The task: If a record holds a picture, drop the picture and copy everything else exactly.

Source data:
= Beginning of Section =

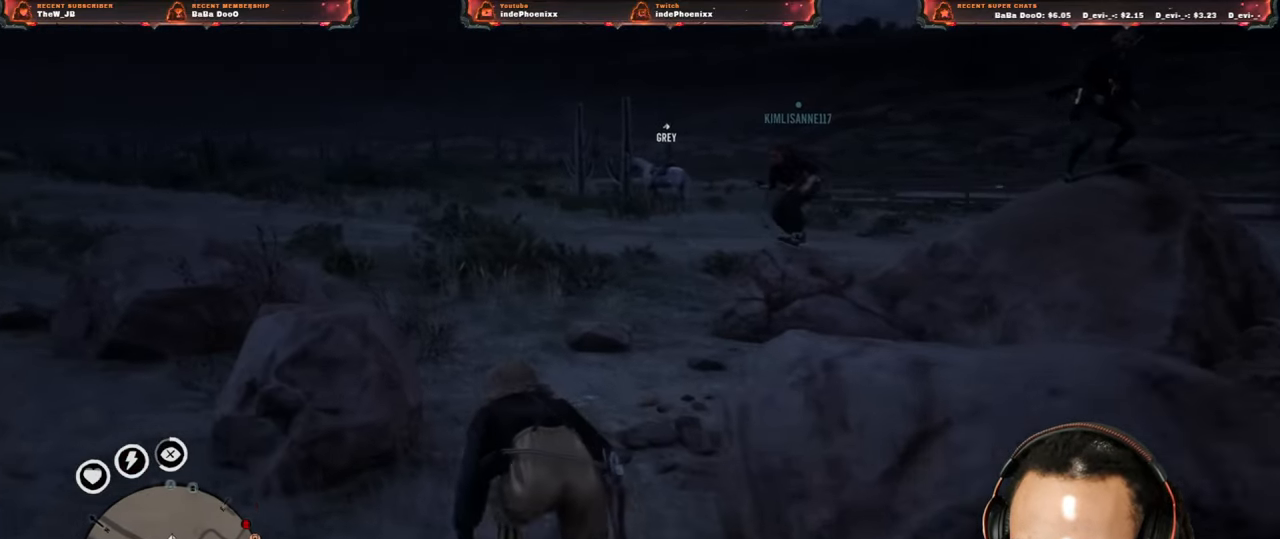
{"buttons": [], "left_stick": "up-left", "right_stick": "center", "events": [[383, "left_stick", "up-left"]]}
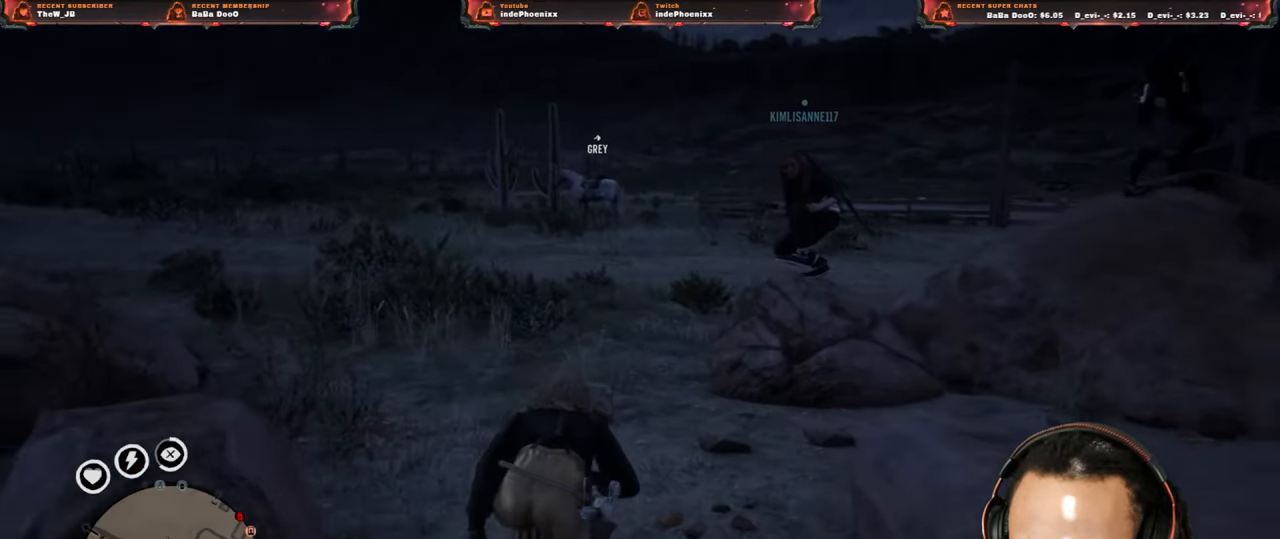
{"buttons": [], "left_stick": "down-left", "right_stick": "center", "events": [[133, "left_stick", "left"], [400, "left_stick", "down-left"]]}
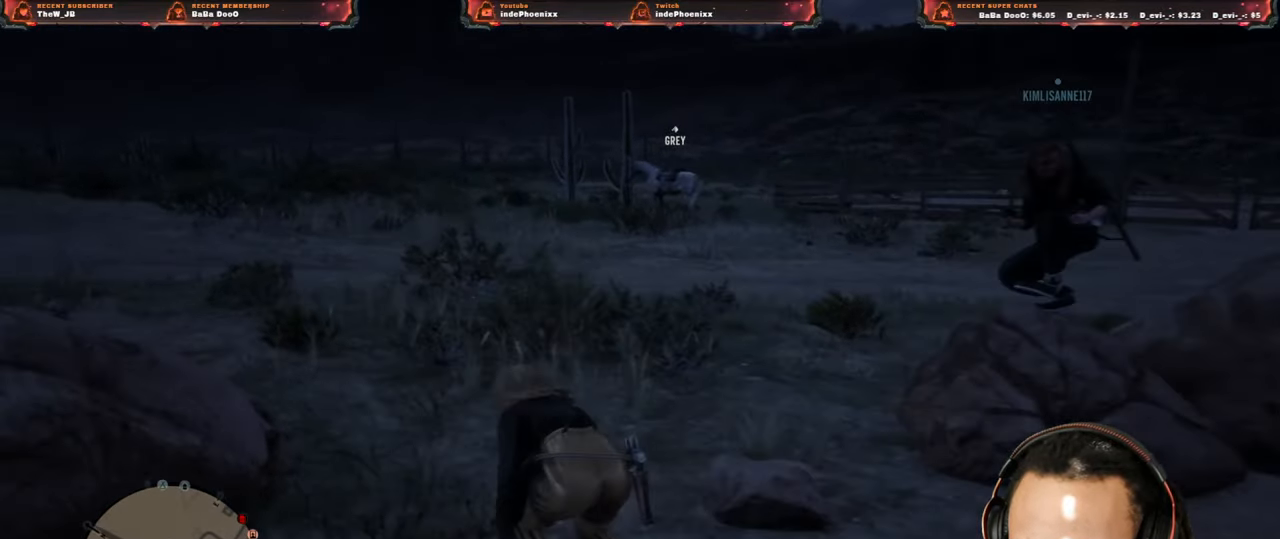
{"buttons": [], "left_stick": "down-right", "right_stick": "center", "events": [[100, "left_stick", "down"], [317, "left_stick", "down-right"]]}
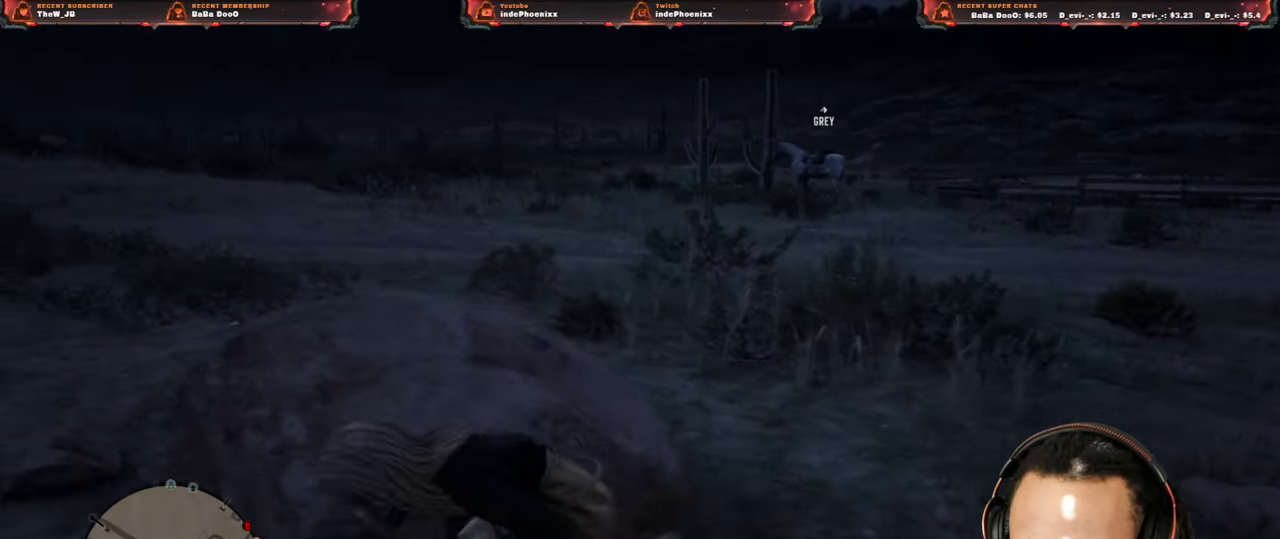
{"buttons": [], "left_stick": "right", "right_stick": "center", "events": [[400, "left_stick", "right"]]}
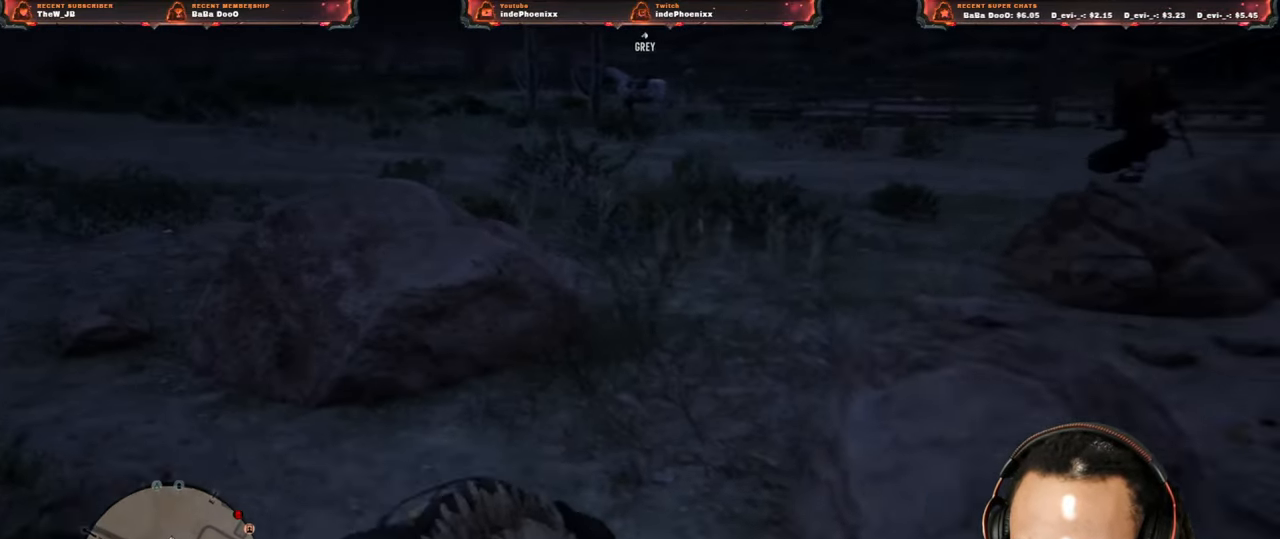
{"buttons": [], "left_stick": "up", "right_stick": "center", "events": [[100, "left_stick", "up-right"], [467, "left_stick", "up"]]}
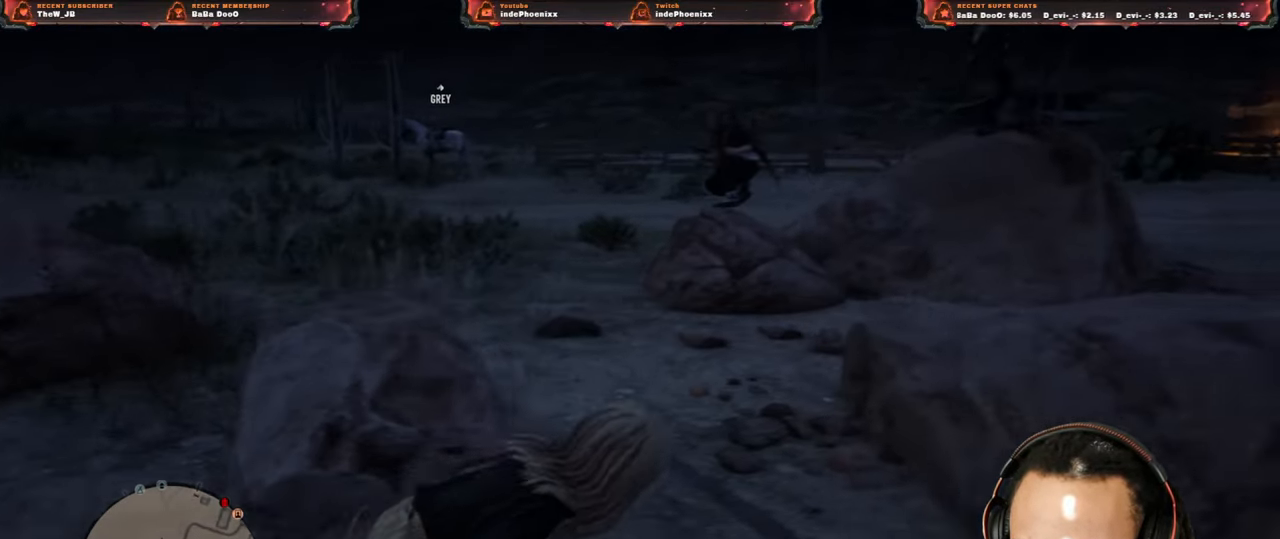
{"buttons": [], "left_stick": "left", "right_stick": "center", "events": [[233, "left_stick", "up-left"], [500, "left_stick", "left"]]}
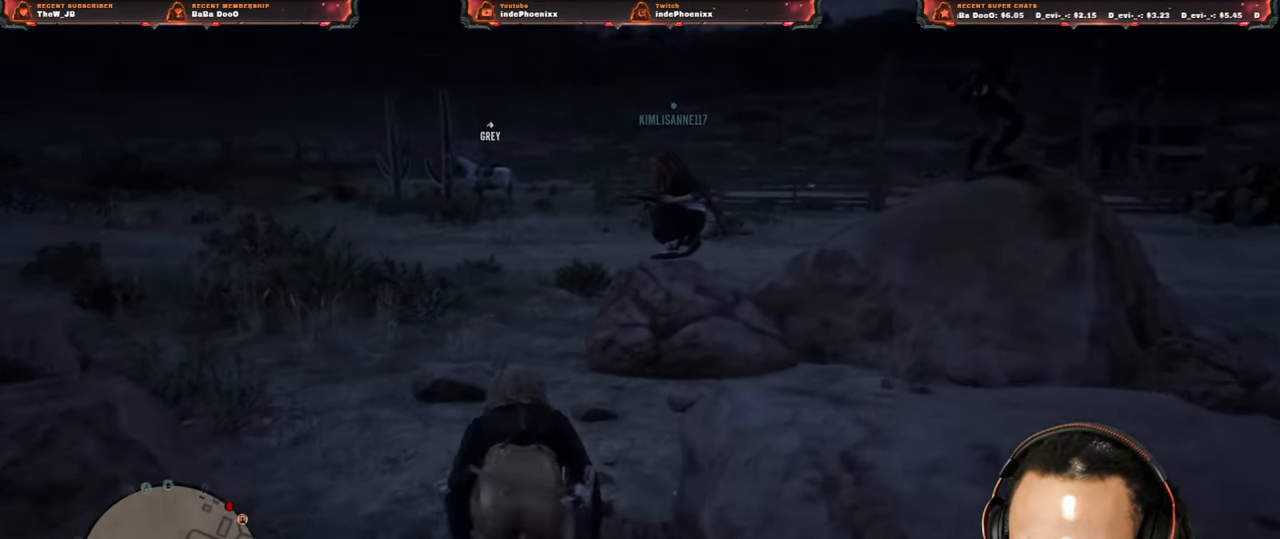
{"buttons": [], "left_stick": "down-left", "right_stick": "center", "events": [[400, "left_stick", "down-left"]]}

= End of Section =

Exercise solution:
{"buttons": [], "left_stick": "up-left", "right_stick": "center", "events": [[383, "left_stick", "up-left"]]}
{"buttons": [], "left_stick": "down-left", "right_stick": "center", "events": [[133, "left_stick", "left"], [400, "left_stick", "down-left"]]}
{"buttons": [], "left_stick": "down-right", "right_stick": "center", "events": [[100, "left_stick", "down"], [317, "left_stick", "down-right"]]}
{"buttons": [], "left_stick": "right", "right_stick": "center", "events": [[400, "left_stick", "right"]]}
{"buttons": [], "left_stick": "up", "right_stick": "center", "events": [[100, "left_stick", "up-right"], [467, "left_stick", "up"]]}
{"buttons": [], "left_stick": "left", "right_stick": "center", "events": [[233, "left_stick", "up-left"], [500, "left_stick", "left"]]}
{"buttons": [], "left_stick": "down-left", "right_stick": "center", "events": [[400, "left_stick", "down-left"]]}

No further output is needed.